The argument is: What are the chances of this happening by accident? Very, very--one in
a trillion that we just happen to be, so maybe this is an evidence for the existence God.
Now, a guy like Richard Dawkins, very rightly says, that is not proof and here’s the reason
it’s not proof. He says, "What if at the Big Bang, there were a million parallel universes,
a billion, a trillion, you know, infinite number of parallel universe all created at
once, and we just happen to be in the one. Okay, so what? Maybe it was a one in a trillionth
chance but here it is, we’re here. That doesn’t prove God and he’s right. Except
there’s--Alvin Plantinga is a Christian philosopher at Notre Dame that has a little
bit of a comeback that’s kind of funny. He says imagine yourself at a poker game,
and you’re sitting around at the poker game, and one man, the man who’s dealing deals
himself 20 straight hands of four aces, 20 straight hands. Okay, now, on the last time,
he deals himself, four aces. Everybody gets up. And you’re just ready to pound him and
here’s what he says, "Look," he says. "I know it looks suspicious, but what if there’s
an infinite succession of universes so that for any possible distribution of possible
poker hands, there is a universe in which the possibility is realized. We just happen
to find ourselves in one where I always deal myself four aces without cheating. Couldn’t
that be the case? You can’t prove that I’m cheating." And the answer is you're probably
going to slug him anyway because you would say, of course, you can’t prove it but what
are the chances? It’s not like, you know, nobody lives their life like that. In other
words, though the fine-tuning of the universe does not prove the existence of God, if there
is a god, it makes sense. If there’s not a god, it’s a long shot. It doesn’t prove
the existence of God. All it proves is if there is a god, what you see there makes more
sense. Let me give you only one other example, only one, human Rights. I'll give you a good
example of this. Alan Dershowitz in his book Shouting Fire has a chapter on where the human
rights come from, and he says there’s basically four possibilities. Now human rights is the
belief that human beings are so worthwhile that regardless of age, regardless of ethnicity,
regardless of gender, regardless of social status, regardless of how much wealth you
have, every human being is of great worth and has certain rights that can’t be exploited
or trampled upon. Now, the question comes: Why should we believe that? The first possibility,
Alan Dershowitz says, is that we believe that God created human beings and therefore they’re
sacred. They’re made in the image of God, et cetera. And Alan said--Alan Dershowitz
says but a lot of us don’t believe in God so we don’t want to go there. Fine. Point
two. The second possibility is maybe we--we find this in nature. If we look out in nature,
if we just look out nature, do we just see that somehow human beings, individuals are
valuable? "No," he says, because all you see out there is the strong eating the weak. That's
how every one of you got here--called evolution. Annie Dillard who wrote Pilgrim at Tinker
Creek and won a Pulitzer Prize for it some years ago was living by a creek bed in Virginia,
and she wanted to get close to nature but the more she saw how nature was red and tooth
and claw, and the strong are eating the weak--she saw a water bug stinging a toad or a frog
and then suck out its brain and she saw this and she began to realize, "Wait a minute.

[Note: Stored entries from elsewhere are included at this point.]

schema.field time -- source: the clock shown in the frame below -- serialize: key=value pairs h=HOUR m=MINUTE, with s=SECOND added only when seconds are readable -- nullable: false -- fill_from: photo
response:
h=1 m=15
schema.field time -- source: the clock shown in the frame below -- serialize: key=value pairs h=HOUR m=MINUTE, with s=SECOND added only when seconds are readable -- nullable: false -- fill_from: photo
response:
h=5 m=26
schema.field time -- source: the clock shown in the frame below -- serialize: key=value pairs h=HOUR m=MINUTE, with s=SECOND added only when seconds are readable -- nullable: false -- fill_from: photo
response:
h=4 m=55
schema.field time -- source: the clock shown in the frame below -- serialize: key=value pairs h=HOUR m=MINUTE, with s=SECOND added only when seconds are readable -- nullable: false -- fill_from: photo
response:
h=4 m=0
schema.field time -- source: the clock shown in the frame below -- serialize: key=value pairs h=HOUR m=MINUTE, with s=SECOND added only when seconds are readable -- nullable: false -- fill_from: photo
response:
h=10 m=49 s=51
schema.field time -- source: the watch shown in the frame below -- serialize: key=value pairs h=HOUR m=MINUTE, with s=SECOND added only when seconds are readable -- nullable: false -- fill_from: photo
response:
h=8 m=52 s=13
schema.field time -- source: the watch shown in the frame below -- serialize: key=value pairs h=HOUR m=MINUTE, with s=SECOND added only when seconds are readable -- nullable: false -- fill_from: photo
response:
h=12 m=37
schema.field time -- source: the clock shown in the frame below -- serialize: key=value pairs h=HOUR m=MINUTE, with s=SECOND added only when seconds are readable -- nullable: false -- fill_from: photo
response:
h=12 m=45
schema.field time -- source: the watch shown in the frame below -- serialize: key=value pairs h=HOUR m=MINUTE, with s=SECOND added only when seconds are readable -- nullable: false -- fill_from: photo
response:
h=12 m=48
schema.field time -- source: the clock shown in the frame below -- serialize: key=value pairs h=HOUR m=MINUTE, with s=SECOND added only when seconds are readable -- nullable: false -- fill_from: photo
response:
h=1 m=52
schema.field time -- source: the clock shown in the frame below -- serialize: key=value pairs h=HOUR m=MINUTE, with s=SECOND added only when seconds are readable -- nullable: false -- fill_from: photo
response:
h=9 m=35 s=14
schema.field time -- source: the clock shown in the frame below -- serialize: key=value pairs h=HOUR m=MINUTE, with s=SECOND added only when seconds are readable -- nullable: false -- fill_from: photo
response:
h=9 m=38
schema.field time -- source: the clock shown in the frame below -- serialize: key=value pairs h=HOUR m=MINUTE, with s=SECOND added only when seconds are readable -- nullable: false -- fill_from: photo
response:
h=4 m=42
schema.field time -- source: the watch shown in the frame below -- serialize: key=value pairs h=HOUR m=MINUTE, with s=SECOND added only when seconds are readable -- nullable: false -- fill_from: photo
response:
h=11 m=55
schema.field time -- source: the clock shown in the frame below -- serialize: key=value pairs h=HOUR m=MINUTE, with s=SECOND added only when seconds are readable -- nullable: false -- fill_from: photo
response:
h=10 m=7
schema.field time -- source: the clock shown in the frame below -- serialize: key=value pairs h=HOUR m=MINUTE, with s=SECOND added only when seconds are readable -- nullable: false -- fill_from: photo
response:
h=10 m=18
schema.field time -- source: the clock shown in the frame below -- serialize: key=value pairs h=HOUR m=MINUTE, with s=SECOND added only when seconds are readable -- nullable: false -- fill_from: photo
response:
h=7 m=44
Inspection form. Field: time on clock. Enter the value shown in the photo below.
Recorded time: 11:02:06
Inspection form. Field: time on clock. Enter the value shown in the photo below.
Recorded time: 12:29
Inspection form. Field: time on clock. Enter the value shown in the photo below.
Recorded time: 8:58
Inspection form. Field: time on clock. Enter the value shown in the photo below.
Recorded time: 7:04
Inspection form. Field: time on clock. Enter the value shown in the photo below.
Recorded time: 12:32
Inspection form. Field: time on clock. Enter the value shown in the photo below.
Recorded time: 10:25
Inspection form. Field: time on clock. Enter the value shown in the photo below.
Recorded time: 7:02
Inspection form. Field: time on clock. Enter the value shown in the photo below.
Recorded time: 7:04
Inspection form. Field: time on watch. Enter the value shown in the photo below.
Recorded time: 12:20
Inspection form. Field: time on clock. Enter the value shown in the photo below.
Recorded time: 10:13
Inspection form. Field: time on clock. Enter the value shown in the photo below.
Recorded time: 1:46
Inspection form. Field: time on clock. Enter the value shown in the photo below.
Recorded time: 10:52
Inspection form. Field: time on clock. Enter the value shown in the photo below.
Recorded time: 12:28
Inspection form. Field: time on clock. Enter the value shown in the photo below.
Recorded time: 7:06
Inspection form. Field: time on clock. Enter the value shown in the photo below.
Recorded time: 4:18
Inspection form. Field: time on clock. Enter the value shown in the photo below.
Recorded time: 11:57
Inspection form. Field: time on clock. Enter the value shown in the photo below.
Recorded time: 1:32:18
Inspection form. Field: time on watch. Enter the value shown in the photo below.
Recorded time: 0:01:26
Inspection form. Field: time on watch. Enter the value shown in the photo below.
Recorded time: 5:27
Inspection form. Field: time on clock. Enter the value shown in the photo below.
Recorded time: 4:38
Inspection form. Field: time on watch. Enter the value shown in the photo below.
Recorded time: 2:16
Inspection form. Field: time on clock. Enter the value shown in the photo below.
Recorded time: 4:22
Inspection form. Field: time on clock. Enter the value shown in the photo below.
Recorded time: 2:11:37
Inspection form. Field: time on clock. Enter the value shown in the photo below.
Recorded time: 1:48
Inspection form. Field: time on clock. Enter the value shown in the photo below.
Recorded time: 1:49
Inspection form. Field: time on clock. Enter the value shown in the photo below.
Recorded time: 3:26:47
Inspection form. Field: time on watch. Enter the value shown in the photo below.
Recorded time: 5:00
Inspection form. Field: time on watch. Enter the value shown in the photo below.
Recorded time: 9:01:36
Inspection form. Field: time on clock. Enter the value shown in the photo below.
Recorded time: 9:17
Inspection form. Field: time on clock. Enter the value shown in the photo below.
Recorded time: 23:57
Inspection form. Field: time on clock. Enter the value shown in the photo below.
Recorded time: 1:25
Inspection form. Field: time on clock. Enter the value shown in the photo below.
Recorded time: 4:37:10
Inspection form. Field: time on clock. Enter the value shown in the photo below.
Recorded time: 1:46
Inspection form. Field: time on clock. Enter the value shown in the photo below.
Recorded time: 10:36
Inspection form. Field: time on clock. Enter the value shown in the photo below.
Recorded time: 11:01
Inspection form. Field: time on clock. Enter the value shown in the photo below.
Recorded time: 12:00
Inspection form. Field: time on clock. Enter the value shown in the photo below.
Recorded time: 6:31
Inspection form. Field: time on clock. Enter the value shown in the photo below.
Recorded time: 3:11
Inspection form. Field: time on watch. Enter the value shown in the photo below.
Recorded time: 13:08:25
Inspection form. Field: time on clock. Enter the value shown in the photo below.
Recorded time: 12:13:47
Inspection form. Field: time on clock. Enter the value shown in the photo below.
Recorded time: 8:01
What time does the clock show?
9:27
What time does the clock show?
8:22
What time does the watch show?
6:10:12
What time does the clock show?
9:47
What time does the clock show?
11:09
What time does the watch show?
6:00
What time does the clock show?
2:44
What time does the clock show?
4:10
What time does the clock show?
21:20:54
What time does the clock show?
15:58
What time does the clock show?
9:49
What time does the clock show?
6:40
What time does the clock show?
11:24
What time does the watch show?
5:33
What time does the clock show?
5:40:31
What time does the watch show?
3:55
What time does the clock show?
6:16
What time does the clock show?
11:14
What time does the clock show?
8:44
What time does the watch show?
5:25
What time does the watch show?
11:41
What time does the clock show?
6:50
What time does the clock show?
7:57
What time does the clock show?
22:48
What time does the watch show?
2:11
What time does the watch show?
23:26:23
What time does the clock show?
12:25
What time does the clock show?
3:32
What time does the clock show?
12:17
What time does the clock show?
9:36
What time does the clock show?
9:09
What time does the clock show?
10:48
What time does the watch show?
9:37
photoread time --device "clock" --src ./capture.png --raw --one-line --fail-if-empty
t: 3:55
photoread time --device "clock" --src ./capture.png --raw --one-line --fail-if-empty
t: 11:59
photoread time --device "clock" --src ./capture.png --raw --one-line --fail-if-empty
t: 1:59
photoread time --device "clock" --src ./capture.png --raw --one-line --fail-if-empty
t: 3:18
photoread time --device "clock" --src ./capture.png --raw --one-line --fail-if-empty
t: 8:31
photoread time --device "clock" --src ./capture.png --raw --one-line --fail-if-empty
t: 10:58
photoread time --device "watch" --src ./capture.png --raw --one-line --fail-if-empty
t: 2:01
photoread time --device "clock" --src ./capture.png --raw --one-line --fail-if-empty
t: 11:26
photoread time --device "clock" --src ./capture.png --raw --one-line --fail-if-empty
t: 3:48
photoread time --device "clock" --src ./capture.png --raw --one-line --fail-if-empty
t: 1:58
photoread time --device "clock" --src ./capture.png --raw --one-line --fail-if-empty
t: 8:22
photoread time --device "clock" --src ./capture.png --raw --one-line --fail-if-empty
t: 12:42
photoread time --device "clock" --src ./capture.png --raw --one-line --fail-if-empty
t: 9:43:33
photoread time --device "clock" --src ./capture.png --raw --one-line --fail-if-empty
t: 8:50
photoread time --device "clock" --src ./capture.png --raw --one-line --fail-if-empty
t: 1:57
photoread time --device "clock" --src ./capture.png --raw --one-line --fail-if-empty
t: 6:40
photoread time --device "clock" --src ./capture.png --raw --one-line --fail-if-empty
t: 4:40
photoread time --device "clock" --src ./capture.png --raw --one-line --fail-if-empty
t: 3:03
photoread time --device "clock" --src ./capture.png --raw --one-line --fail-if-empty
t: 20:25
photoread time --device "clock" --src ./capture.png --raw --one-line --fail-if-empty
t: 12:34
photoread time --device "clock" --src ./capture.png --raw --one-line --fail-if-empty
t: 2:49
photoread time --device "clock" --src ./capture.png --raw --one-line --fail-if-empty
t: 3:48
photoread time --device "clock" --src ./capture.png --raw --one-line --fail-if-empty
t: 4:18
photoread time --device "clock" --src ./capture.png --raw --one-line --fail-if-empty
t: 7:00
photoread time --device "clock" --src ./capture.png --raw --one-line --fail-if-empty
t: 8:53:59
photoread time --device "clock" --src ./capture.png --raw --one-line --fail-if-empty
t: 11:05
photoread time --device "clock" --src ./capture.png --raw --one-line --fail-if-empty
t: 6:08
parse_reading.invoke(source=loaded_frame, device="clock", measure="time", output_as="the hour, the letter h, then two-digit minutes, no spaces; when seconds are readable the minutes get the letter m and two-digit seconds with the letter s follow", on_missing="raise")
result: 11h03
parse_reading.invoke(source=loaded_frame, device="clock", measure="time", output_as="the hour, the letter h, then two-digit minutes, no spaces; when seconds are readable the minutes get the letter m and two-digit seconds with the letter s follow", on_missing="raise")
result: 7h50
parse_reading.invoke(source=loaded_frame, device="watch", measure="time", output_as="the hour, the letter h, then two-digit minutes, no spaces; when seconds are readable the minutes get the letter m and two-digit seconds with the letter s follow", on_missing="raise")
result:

Everything about nature contradicts everything I feel about what is right and wrong." And
she says, "Evolution loves death more than it loves you and me or anyone. I had thought
to live by the side of the creek in order to shape my life to its free flow, but I seem
to have reached the point where I must draw the line. I must part ways with the only world
I know. Look, Cock Robin may die the most gruesome of slow deaths and nature is no less
pleased. The sun comes up, the creek rolls on, the survivors still sing, but I cannot
feel that way about your death nor you about mine or either of us about the robins. We
value the individual supremely. Nature values the individual not a wit. It looks as if I
might have to reject this creek life unless I want to be utterly brutalized. Either this
world, nature, is a monster or I am a freak because I believe that the strong should not
eat the weak but everything in nature says it should. Either this world is my mother,
my mother is a monster, or I myself is a freak. Let’s consider the former possibility, the
world is a monster. There’s not a people in the world that behaves as bad as praying
mantises. But wait, you say, there’s no right or wrong in nature. Right and wrong
is a human concept. Precisely, we are model creatures in a universe that is running on
chance and death careening blindly from nowhere to nowhere which somehow produced wonderful
us. This world runs on chance and death and power, but I cherish life and the rights of
the weak versus the strong. So I crawled by chance out of a sea of amino acids through
evolution and now I twirl around and shake my fist at that sea and I cry, 'Shame!' We
little blobs of soft tissue crawling around on this one planet skin are right and the
whole universe is wrong. The world is a monster. Oh, maybe not, let’s consider the alternative.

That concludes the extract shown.